Es ist offensichtlich, dass auch in der islamischen Welt eine vollwertige “Entkopplung” stattfindet. Gegen den westlichen Stellvertreter im Nahen Osten – Israel – führen die Palästinenser und schiitischen Muslime in der Region derzeit einen regelrechten Krieg. Der krasse Gegensatz zwischen den zeitgenössischen westlichen Werten und Normen und denen der islamischen Religion und Kultur ist seit langem ein Leitmotiv für die antiwestliche Politik der islamischen Gesellschaften. Die schändliche Parade von Perversen bei der Eröffnung der Olympischen Spiele in Paris hat das Feuer nur noch weiter geschürt. Die schärfste Reaktion auf die blasphemische Christusdarstellung kam von den Behörden des islamischen Iran. Der Islam ist eindeutig auf eine “Entkopplung” ausgerichtet, und diese ist unumkehrbar.

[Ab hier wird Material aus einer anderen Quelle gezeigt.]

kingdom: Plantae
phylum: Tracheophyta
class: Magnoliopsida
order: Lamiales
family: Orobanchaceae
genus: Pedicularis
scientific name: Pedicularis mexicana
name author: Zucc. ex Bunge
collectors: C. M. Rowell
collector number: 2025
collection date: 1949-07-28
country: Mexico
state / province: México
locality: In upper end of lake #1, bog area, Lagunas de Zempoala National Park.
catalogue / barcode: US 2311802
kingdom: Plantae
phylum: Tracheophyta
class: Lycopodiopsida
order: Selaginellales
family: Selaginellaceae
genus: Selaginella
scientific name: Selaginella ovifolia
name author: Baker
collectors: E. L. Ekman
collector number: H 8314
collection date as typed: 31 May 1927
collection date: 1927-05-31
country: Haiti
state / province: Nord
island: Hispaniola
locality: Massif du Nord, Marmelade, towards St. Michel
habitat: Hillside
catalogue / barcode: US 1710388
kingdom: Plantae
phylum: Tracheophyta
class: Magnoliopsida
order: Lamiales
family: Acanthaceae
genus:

In bestimmten Bereichen zeichnen sich die gleichen Prozesse auch in anderen Zivilisationen ab – in der neuen Welle der Entkolonialisierung afrikanischer Völker und in der Politik vieler lateinamerikanischer Länder. Je mehr sie in die Prozesse der Multipolarität hineingezogen werden und je mehr sie sich dem BRICS-Block annähern, desto akuter wird die Frage der “Entkopplung” in diesen Gesellschaften.
Schließlich ist zu beobachten, dass sich der Wunsch nach Rückzug innerhalb der eigenen Grenzen zunehmend auch im Westen selbst manifestiert. Rechtspopulisten in Europa und Trump-Anhänger in den USA plädieren offen für die “Festung Europa” und die “Festung Amerika”, also für die “Abkopplung” von nicht-westlichen Gesellschaften – gegen Einwanderungsströme, Identitätsverwässerung und Entsouveränisierung. Sogar unter Biden, einem überzeugten Globalisten und entschiedenen Befürworter der Aufrechterhaltung der Unipolarität, sehen wir einige eindeutige Schritte in Richtung protektionistischer Maßnahmen. Der Westen beginnt, sich abzuschotten und den Weg der “Entkopplung” einzuschlagen.
Wir begannen also mit der Behauptung, dass das Wort “Entkopplung” der Schlüssel für die kommenden Jahrzehnte sein wird. Das ist offensichtlich, aber nur wenige sind sich bewusst, wie tiefgreifend dieser Prozess ist und welche intellektuellen, philosophischen, politischen, organisatorischen, sozialen und kulturellen Anstrengungen er der gesamten Menschheit – unseren Gesellschaften, Ländern und Völkern – abverlangen wird. In dem Maße, wie wir uns vom Globalen Westen lösen, müssen wir unsere eigenen Werte, Traditionen, Kulturen, Grundsätze, Überzeugungen, Bräuche und Grundlagen wiederherstellen, neu beleben und bekräftigen. Bislang haben wir nur die ersten Schritte in diese Richtung unternommen.